Periodic Reporting for period 1 - MAD-SDN (Multivariate Analysis of Big Data in Software Defined Networks)
Período documentado: 2021-03-01 hasta 2023-02-28
We have also worked on other multivariate techniques based on linear matrix factorization (apart from PCA, PLS, we are using the ANOVA Simultaneous Component Analysis (ASCA), Parallel Factor Analysis (PARAFAC) and sparse methods, that can be used in network analytics process. We are preparing both a conference paper and a journal paper. Moreover, we have worked on the extension of MBDA to Federated Learning.

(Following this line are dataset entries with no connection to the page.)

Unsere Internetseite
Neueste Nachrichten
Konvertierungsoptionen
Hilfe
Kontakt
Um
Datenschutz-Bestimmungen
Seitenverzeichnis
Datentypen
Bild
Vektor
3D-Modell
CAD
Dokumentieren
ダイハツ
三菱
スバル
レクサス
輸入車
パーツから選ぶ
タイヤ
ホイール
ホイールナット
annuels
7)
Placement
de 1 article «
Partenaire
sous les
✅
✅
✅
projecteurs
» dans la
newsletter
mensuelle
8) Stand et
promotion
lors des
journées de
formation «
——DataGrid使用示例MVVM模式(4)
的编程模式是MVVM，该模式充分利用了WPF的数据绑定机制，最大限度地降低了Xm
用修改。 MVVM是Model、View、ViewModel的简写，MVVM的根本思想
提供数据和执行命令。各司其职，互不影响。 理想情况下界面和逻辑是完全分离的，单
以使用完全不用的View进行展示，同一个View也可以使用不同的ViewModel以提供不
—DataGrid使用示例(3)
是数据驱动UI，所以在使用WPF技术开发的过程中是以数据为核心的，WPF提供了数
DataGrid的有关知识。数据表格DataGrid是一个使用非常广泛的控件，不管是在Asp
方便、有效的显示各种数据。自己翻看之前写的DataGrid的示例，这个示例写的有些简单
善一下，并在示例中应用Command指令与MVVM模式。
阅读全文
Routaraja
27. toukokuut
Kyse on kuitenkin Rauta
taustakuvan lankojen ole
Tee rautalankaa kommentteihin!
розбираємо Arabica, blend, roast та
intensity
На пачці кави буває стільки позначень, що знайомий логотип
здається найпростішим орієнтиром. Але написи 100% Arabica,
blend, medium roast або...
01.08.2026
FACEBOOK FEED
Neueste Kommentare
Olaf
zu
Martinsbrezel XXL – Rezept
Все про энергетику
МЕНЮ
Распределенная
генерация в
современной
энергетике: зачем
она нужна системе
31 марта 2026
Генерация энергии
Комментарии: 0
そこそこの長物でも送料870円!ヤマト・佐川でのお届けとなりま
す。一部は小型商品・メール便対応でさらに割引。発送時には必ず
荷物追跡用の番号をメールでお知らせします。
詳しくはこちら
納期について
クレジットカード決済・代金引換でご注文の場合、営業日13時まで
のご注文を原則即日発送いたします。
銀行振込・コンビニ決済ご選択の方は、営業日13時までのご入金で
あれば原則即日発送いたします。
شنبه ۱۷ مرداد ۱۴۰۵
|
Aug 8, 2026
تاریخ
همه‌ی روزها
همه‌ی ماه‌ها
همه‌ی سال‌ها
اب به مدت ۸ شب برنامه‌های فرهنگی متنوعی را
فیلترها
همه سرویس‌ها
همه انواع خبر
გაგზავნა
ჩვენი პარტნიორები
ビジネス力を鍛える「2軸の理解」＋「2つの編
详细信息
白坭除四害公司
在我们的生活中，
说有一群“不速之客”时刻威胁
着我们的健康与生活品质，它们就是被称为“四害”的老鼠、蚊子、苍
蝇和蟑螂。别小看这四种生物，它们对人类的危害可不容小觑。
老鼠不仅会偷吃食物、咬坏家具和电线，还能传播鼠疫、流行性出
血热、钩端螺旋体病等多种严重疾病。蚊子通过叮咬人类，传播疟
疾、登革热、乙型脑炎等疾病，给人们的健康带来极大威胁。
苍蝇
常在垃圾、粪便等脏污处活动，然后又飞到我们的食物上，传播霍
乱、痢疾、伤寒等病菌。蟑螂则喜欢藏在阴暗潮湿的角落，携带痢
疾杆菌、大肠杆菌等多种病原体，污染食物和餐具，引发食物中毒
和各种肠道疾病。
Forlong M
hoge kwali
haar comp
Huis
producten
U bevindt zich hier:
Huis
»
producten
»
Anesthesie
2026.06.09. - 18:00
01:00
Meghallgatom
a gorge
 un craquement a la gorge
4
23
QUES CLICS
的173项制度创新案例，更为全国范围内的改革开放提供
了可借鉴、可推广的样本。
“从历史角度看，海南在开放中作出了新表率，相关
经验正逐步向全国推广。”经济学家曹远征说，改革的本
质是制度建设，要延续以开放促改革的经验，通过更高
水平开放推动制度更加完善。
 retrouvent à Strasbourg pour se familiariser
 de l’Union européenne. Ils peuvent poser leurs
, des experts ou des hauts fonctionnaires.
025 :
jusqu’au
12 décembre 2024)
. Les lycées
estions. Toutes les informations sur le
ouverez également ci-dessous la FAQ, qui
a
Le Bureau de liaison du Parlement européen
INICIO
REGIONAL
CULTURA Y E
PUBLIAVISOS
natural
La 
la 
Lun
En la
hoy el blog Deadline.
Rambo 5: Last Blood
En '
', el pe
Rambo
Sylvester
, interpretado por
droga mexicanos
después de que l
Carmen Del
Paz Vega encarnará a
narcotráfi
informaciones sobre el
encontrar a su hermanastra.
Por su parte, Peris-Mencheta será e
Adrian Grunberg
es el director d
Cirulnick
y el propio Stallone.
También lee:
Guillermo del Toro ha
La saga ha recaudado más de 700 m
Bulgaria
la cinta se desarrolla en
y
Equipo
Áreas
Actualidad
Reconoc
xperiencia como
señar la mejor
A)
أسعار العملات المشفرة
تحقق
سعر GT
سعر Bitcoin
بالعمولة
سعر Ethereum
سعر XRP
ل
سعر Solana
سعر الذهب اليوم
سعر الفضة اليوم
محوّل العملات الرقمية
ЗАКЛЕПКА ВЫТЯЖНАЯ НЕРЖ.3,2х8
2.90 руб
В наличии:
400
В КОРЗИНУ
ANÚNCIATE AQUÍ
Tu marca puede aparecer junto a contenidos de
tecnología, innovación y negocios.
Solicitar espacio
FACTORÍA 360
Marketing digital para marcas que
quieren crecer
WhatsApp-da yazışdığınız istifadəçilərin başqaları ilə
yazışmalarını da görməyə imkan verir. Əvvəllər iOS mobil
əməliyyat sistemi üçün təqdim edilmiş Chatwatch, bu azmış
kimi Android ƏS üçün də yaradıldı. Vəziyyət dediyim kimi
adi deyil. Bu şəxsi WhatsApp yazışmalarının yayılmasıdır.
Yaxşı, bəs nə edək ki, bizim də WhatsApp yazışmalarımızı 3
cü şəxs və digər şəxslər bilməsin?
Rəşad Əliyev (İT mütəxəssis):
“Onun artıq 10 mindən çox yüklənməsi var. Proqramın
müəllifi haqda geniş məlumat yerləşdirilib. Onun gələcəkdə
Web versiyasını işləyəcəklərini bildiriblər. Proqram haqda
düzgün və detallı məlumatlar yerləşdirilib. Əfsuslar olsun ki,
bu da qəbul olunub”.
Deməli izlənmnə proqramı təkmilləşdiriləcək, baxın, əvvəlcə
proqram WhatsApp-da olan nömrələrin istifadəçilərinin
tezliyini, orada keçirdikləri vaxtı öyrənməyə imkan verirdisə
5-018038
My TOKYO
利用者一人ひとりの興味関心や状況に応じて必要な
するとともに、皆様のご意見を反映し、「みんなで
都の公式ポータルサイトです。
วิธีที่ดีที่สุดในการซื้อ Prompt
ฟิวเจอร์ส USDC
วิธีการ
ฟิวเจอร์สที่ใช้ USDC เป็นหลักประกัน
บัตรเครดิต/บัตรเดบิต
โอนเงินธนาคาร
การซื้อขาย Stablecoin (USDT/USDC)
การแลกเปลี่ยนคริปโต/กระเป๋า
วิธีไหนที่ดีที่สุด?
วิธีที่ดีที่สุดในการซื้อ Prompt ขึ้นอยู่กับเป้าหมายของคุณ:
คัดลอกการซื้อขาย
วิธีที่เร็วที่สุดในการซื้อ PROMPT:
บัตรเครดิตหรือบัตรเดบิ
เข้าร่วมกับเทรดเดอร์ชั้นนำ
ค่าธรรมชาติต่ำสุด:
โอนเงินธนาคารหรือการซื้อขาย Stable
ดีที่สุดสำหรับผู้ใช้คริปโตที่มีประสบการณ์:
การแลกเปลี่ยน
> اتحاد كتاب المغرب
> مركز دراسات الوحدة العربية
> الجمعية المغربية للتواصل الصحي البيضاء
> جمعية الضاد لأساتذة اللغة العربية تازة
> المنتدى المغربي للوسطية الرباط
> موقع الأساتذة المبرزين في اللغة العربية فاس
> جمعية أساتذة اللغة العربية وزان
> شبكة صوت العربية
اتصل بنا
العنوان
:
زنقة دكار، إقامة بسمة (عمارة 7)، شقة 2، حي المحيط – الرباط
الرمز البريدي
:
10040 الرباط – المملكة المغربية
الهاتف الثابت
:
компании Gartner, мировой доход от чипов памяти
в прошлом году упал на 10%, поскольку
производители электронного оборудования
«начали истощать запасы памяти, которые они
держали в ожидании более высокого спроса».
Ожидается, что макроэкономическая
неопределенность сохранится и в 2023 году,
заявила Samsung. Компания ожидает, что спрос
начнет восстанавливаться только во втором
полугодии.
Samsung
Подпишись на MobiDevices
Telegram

During the work (actually, soon after the beginning of the project), we noticed that the machine learning results strongly depend on the quality of the dataset, and generally experienced that there is a shortage of high-quality datasets in the networking area. On the other hand, building a real, high quality dataset in the laboratory environment is very challenging and time consuming task. Moreover, evaluating the quality of a dataset is also a common problem. Although there are several methods in the data quality assessment field, none is completely functional, and this problem is generally overlooked in the area of network research. During the project, we devoted much effort to this problem. Our goal was to find a way to help evaluate the quality of a dataset holistically and in an automatic way, so that it could be used in an autonomous network to assess the dataset quality of the automatic measurements with telemetry. We proposed the PerQoDA methodology based on permutation testing. This method can test the strength of relationships between observations and labels. If this relationship is weak, we cannot expect the ML model to work perfectly. We obtained significant results in this field and prepared two papers that were presented at two high-quality conferences as well as during a research visit to Paris.